Over the last decade, Puerto Rico has enacted legislation providing a number of tax incentives for financial, insurance and service businesses engaged in certain eligible activities in Puerto Rico. This groundbreaking legislative platform expands Puerto Rico as an international financial center by broadening the tax incentives and economic opportunities for financial entities on the island.

One of the crucial components of such platform is the law that creates an International Insurance Center. Under this law, an insurance structure may qualify for a preferred tax rate of 4% on net income in excess of $1.2 million, secured by a tax decree that acts as a contract between the insurer and the Puerto Rican government. This contract agreement has an effective period of 15 years, with a renewal option for two additional periods. In addition, dividends paid from profits on exported services are 100% tax exempt to individual recipients. Protected cells are allowed, with similar tax treatment for each cell (i.e., the cells pays 4% tax on its own income in excess of $1.2 million; life, disability and health cells are fully tax exempt).

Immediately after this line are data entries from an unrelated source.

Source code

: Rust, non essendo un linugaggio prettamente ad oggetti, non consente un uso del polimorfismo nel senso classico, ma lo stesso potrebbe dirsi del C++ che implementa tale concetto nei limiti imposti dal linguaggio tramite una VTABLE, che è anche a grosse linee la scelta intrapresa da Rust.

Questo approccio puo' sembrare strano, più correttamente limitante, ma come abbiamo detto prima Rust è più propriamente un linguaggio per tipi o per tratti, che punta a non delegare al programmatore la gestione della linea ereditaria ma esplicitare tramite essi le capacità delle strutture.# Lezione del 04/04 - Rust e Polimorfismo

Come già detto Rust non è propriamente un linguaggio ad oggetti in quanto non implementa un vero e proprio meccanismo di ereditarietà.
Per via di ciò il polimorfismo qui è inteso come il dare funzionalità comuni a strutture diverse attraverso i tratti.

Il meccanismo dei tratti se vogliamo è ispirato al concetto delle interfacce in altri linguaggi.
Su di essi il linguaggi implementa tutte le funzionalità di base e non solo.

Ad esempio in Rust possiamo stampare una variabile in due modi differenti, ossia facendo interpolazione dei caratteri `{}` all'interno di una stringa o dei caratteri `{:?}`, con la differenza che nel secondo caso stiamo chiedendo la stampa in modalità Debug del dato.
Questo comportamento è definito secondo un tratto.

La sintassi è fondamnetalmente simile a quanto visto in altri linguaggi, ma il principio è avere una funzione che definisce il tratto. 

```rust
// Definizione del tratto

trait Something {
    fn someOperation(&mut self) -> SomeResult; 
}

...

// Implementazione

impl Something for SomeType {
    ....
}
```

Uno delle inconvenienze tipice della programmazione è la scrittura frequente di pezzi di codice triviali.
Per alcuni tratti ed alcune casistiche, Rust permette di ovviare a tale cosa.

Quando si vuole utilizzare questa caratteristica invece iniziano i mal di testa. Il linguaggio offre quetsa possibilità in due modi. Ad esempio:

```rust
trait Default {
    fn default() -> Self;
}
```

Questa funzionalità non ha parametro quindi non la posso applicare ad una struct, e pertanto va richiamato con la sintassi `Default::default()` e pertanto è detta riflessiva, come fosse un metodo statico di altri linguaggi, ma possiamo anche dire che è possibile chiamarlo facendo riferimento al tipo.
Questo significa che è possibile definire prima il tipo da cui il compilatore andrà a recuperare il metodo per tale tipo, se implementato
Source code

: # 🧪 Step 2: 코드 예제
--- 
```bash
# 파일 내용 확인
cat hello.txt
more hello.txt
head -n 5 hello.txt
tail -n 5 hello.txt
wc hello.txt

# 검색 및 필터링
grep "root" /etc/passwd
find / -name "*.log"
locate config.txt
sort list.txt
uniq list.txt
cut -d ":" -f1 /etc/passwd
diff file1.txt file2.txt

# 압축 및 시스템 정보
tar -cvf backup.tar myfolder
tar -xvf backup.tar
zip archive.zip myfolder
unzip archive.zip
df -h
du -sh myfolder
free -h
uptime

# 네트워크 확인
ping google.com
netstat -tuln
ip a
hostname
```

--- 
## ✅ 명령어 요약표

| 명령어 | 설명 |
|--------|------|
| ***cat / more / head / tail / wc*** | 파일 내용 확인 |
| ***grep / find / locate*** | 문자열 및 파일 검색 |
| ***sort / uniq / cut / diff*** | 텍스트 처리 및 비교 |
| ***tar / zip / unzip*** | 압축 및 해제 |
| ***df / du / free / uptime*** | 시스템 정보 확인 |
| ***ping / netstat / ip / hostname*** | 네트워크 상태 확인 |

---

Besides tax incentives created by the Commonwealth, Puerto Rico corporations are treated as foreign corporations under the U.S. Tax Code. Furthermore, for Puerto Rico resident individuals, Section 933 of the U.S. Tax Code exempts Puerto Rico sourced income from federal tax. This combination of factors, creating an autonomous international treatment of income based on the island, encourages the formation of international insurers to write insurance on non-Puerto Rico risks.